A Japanese psychiatrist has written an essay that claims that while modern portable devices like the iPod and handheld game platforms might offer endless digital connections, they starve us for real human contact.
The reason Nintendo originally released Pokemon as two separate games back in the day – aside from the desire to get more money – was to foster social interaction. People would have to go out and find fellow gamers with the other version of the game in order to Catch ‘Em All. That philosophy seems to have persisted through the evolution of Nintendo’s handheld devices, with games like Nintendogs and even things like the DS PictoChat functionality.
But what if it’s backfiring? What if all of these fancy devices that let us plug in 24/7 are just making us more isolated and lonely? That’s the conclusion that Japanese psychiatrist Rika Kayama drew in an essay published in the Mainichi Daily News – so many of her patients came to her complaining that they felt withdrawn from the world, and she had been trying to figure out the cause.
An excerpt, via TinyCartridge:
“Today’s youth immerse themselves in worlds of their own right before our eyes, where they can live secluded from the rest of us. Feeding into these one person worlds, personal devices such as mobile phones and handheld game systems like the Sony PSP and Nintendo DS come on to the market one after another.

● Data under study:
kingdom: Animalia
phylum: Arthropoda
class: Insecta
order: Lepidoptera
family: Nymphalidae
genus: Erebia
* * *
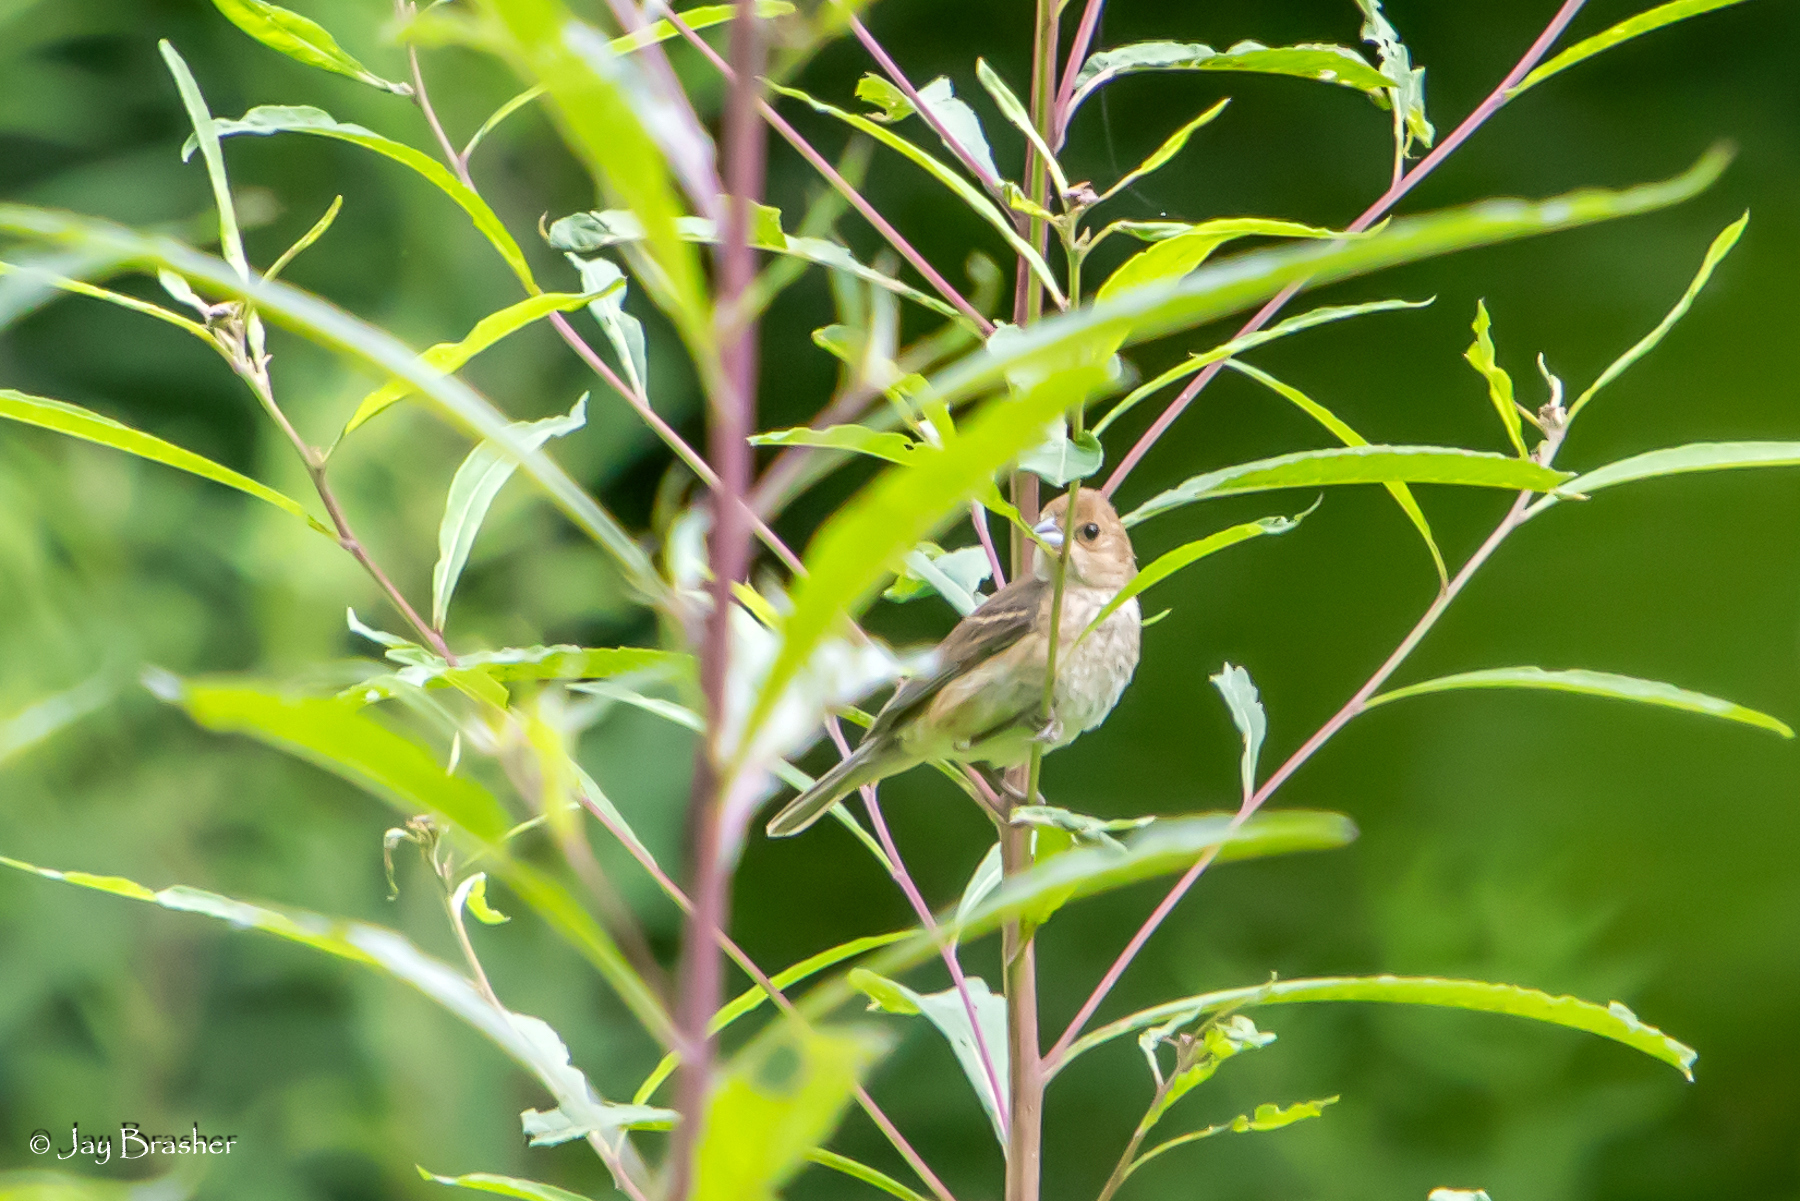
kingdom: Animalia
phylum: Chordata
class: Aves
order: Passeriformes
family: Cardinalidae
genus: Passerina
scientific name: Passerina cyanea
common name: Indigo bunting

● Exercise:
Please continue the article above about a psychiatrist's essay on handheld devices and loneliness, starting right after its last sentence.

● Solved problem:
The ‘make your own world anywhere’ idea has gone too far, to the point that even on the train one sees people shamelessly putting on makeup or eating cups of instant noodles as though the train carriage was their own room. …
I feel that an increasing number of people are coming to my office saying, ‘Even when I’m in a crowd I’m lonely.’ Even when they are at a popular singer’s concert or when reading a best-selling novel, these patients can’t feel any solidarity for those next to them or those reading the same book.”
On the one hand, I do see what she’s getting at. Someone who just sits down and plays their PSP on the subway while listening to music on their iPod is effectively cut off from the rest of the world in their own little bubble, and it’s easy to see how those feelings persist and continue. On the other hand, who makes random small talk with strangers on the subway, anyway?